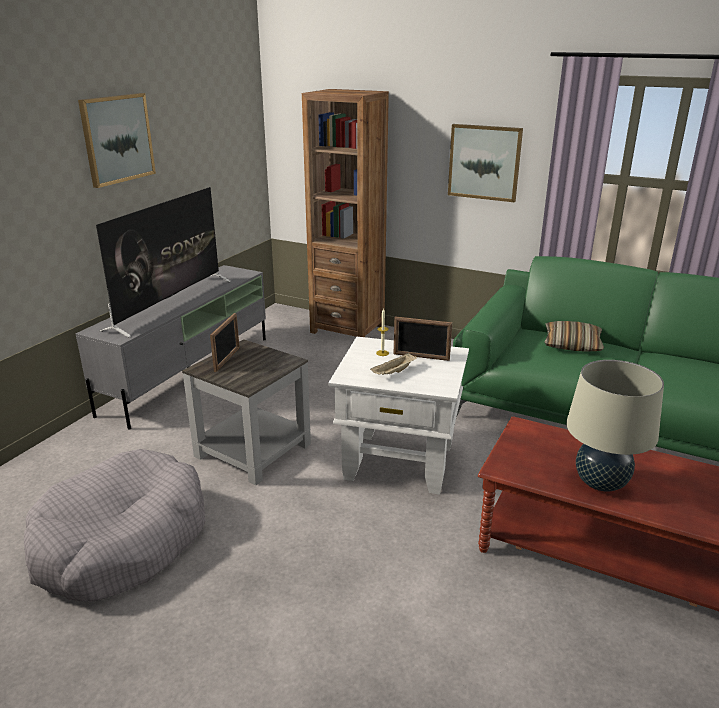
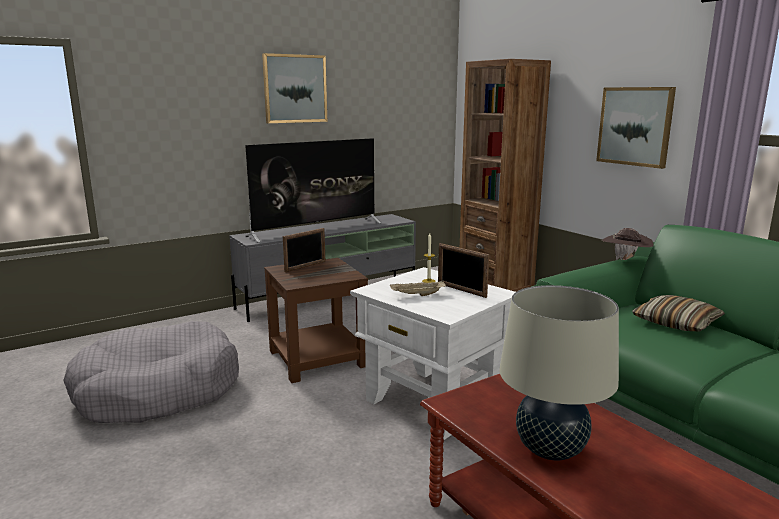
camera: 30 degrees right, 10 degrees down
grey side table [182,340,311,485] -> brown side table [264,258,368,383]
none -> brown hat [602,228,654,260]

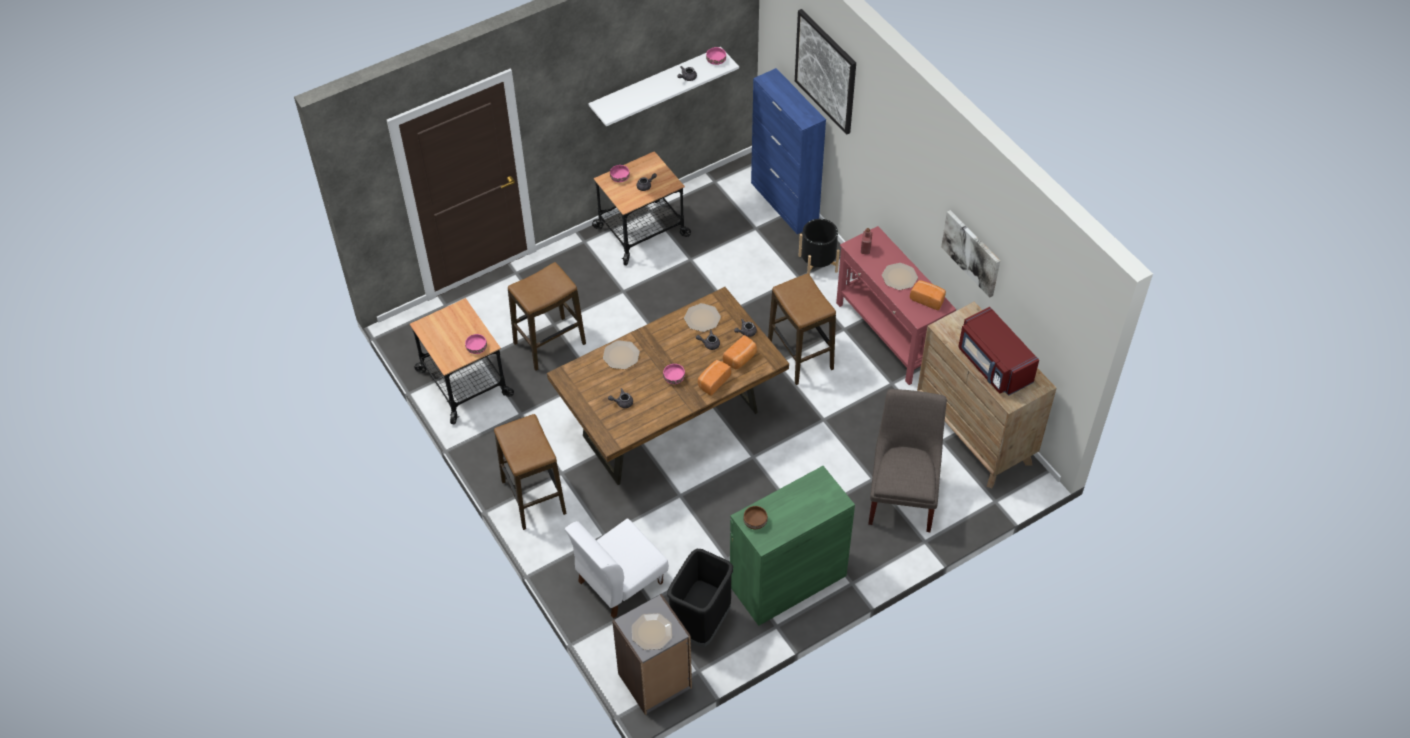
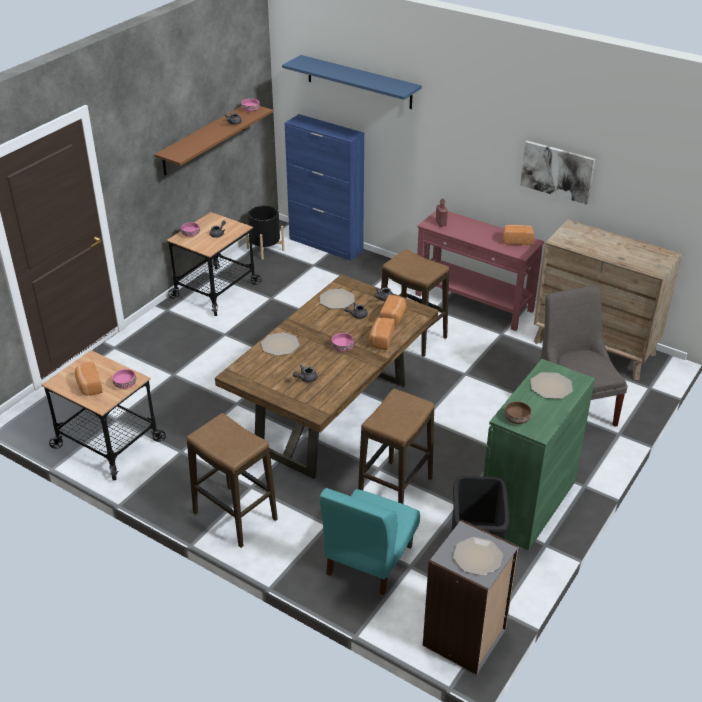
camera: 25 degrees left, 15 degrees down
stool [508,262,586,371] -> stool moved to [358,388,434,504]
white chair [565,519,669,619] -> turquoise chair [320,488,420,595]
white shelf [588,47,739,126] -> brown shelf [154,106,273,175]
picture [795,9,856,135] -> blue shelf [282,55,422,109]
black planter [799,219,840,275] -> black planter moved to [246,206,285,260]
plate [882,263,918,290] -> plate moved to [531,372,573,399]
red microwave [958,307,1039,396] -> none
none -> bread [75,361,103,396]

Instructions to follow: Among the lines of the listing above, count those that hold the string "none", giving the count alone.

Reply to the exercise: 3